Seltenheitsgrad : R1
Officine: 1re
Kommentare zum Erhaltungszustand:
Exemplaire sur un flan ovale, parfaitement centré des deux cotés. Usure régulière. Patine grise

Vorderseite


Titulatur der Vorderseite VALERIANVS. P. F. AVG.
Beschreibung Vorderseite Buste lauré, drapé et cuirassé de Valérien Ier à droite, vu de trois quarts en avant (A).
Übersetzung der Vorderseite “Valerianus Pius Felix Augustus”, (Valérien pieux et heureux auguste).

Rückseite


Titulatur der Rückseite DEO VOLKANO.
Beschreibung Rückseite Vulcain debout à gauche dans un temple tétrastyle à fronton triangulaire, coiffé du bonnet conique, tenant un marteau de la main droite et des tenailles de la main gauche ; devant lui, une enclume.
Übersetzung der Rückseite “Deo Volkano”, (Au dieu Vulcain).

Kommentare


Poids léger. Avec l’intégralité de son argenture. Rubans de type 3. Ptéryges invisibles sous le paludamentum.
Lightweight. With all its silvering. Type 3 ribbons.

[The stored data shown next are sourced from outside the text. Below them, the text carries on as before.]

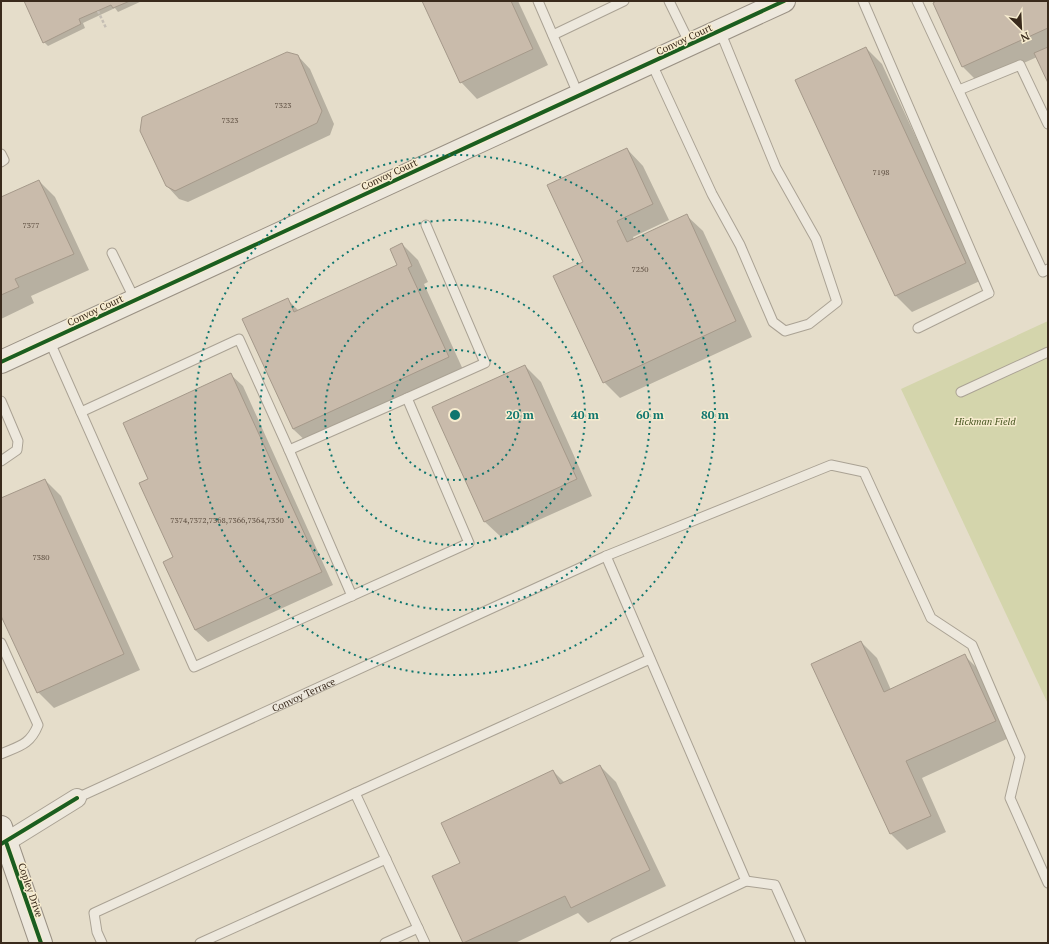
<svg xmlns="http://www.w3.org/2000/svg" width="1049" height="944" font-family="'PT Serif',serif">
  <rect width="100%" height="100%" fill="#e5ddca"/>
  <path fill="#d4d5ac" d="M1048,321V704L901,389Z"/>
  <path fill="#0003" d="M25,1H142L118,12L115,8L83,23L85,28L48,46L44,42Z
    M423,1H518L548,65L477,99L461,82Z
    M939,1H1048V81L1037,57L979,83L963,67L934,3Z
    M866,48L882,64L982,280L912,312L896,296L796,80Z
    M298,56L310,69L334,124L330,135L188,202L179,199L167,186Z
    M627,149L643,166L669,220L633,237L634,240L686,215L703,231L752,337L620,398L604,382L584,262Z
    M39,181L55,197L89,270L31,296L34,303L1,319V198Z
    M402,244L418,260L428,282L424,284L465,374L310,445L293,429L287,299L299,311L398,265Z
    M525,366L541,382L592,496L501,537L484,521Z
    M230,374L243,386L333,585L208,642L195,630L150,480Z
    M45,480L61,496L140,670L54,708L38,692L1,613V499Z
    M861,642L877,658L891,690L965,656L981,672L1011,737L922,778L946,832L907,850L891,834L813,664Z
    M600,766L616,782L666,886L588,923L578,913L515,943H465L433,877L461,864L553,771L565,783Z"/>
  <path fill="#c9bbab" stroke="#a5998a" d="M24,1H130L113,8L111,5L79,19L81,24L43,43Z
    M422,1H511L533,49L460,83Z
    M936,1H1048V28L962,67L933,3Z
    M866,47L966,263L895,296L795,80Z
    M1048,47V83L1034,53Z
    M287,52L298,55L322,111L317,123L175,191L166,186L140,131L142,117Z
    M627,148L653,204L617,221L627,242L687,214L736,321L603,383L553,276L583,262L547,185Z
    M39,180L74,254L15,279L19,287L1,295V197Z
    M402,243L412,266L408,268L449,357L293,429L242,319L288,298L294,312L397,265L390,249Z
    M525,365L577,479L484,522L432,407Z
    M231,373L322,572L195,630L163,562L173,557L139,483L148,479L123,423Z
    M45,479L124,654L37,693L1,616V498Z
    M861,641L884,692L965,654L996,721L906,761L931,816L890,834L811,664Z
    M600,765L650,870L571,908L565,896L463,943L432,876L460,863L441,823L553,770L560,784Z"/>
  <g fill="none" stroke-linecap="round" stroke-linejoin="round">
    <g stroke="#aaa294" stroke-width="11">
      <g id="lane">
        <path d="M538,1L579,96"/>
        <path d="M669,1L690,44"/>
        <path d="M863,1L989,293L918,328"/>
        <path d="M917,1L1043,272L1048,269"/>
        <path d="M553,35L624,1"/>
        <path d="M651,62L712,194L740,245L773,322L785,331L809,324L837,302L816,239L776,168L720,31"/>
        <path d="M959,90L1020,65L1048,124"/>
        <path d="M1,154L4,160L1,162"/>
        <path d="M112,253L135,300"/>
        <path d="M49,340L194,667L469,543L407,398L485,363L426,225"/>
        <path d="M961,392L1048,352"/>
        <path d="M1,401L18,441L17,450L1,461"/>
        <path d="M81,412L239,339L289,450"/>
        <path d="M606,556L746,881L615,943"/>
        <path d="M352,596L289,450L407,398"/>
        <path d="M1,643L38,725C30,745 19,746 1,754"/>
        <path d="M355,793L650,659"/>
        <path id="s1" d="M77,798L606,556L831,465L864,472L931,618L972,645L1020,757L1010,798L1048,883"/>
        <path d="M746,881L775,885L801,943"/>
        <path d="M102,943L97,932L94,913L355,793L425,943"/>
        <path d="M200,943L386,859"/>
        <path d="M385,943L418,928"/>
      </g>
    </g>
    <g stroke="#aaa294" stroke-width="20">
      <path id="street" d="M6,842L77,798"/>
    </g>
    <g stroke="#9a9184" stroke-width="24">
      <path id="secondary" d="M1,362L784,1
        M1,827L41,943"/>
    </g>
    <path stroke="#c5beb4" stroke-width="2.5" stroke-dasharray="3 2" stroke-linecap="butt" d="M98,11L106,28"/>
    <use href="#lane" stroke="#ede8dd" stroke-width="9"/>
    <use href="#street" stroke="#ede8dd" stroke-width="18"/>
    <use href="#secondary" stroke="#ede8dd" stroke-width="22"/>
    <g stroke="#f7eccf" stroke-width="6">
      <path id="cycleway" d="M1,362L784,1
        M6,842L41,943
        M1,844L77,798"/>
    </g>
    <use href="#cycleway" stroke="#1b5e20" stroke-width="4"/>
  </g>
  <g fill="none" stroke="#0f766e" stroke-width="2" stroke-dasharray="2 4">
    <circle cx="455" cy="415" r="65"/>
    <circle cx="455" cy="415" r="130"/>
    <circle cx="455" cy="415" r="195"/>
    <circle cx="455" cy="415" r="260"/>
  </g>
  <g text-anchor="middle" stroke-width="3" stroke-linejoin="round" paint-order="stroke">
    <g font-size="8" fill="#5d4e40">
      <text x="283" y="108">7323</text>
      <text x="230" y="123">7323</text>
      <text x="881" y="175">7198</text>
      <text x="31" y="228">7377</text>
      <text x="640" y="272">7250</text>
      <text x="227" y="523">7374,7372,7368,7366,7364,7350</text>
      <text x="41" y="560">7380</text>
    </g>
    <g font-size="10" fill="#392a1c" stroke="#f7eccf">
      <text transform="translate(684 39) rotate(-25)" y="4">Convoy Court</text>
      <text transform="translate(389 174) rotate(-25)" y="4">Convoy Court</text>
      <text transform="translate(95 310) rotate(-25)" y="4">Convoy Court</text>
      <text dy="4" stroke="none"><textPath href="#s1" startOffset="249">Convoy Terrace</textPath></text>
      <text transform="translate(31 890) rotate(71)" y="4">Copley Drive</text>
    </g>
    <g font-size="10" font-style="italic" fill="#485621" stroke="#f7eccf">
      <text x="985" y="425">Hickman Field</text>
    </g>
  </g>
  <circle cx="455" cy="415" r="6" fill="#0f766e" stroke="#f7eccf" stroke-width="2"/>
  <g font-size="12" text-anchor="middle" font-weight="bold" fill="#0f766e" stroke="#f7eccf" stroke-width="3" stroke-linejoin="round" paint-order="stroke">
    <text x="520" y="419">20 m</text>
    <text x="585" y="419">40 m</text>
    <text x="650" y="419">60 m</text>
    <text x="715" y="419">80 m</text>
  </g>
  <rect width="1049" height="944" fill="none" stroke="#392a1c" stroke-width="4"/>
  <g transform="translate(1021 28) rotate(156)" stroke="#f7eccf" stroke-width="3" paint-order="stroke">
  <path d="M0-3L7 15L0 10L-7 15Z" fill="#392a1c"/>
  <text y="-6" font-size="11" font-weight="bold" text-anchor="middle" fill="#392a1c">N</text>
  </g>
</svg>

Invisible pteryga under the paludamentum

Historischer Hintergrund


VALERIANUS I

(07/253-06/260)

Valérien wurde 193 geboren und hatte eine glänzende politische und militärische Karriere. Er war der wichtigste Mitarbeiter von Trajan Decius und wurde im August 253 ausgerufen. Er entledigte sich der Reihe nach der Trebonianer Galle und Volusian, dann Emilian und setzte sofort seinen Sohn Gallien auf den Thron. Im Jahr 256 bedrohte eine gotische Invasion die Schwarzmeerprovinzen. Shapur (Sapor), Sassanidenkönig, kommt im folgenden Jahr vor Antiochia an. Valerian I. begann im Jahr 258 mit der großen Christenverfolgung. Im Jahr 259 wurde das bereits geschwächte Reich am rheinisch-donauischen Limes und im Osten überfallen. Chapour (Sapor) erobert Antiochia. Valérien geht ihm entgegen, wird jedoch geschlagen und gefangen genommen. Chapour (Sapor) wird den gestürzten Kaiser als Sprungbrett nutzen, bevor er ihn bei lebendigem Leib häuten lässt. Christen betrachten es als die Züchtigung Gottes, der die Verfolgung bestraft, die Gallien schnell beenden wollte.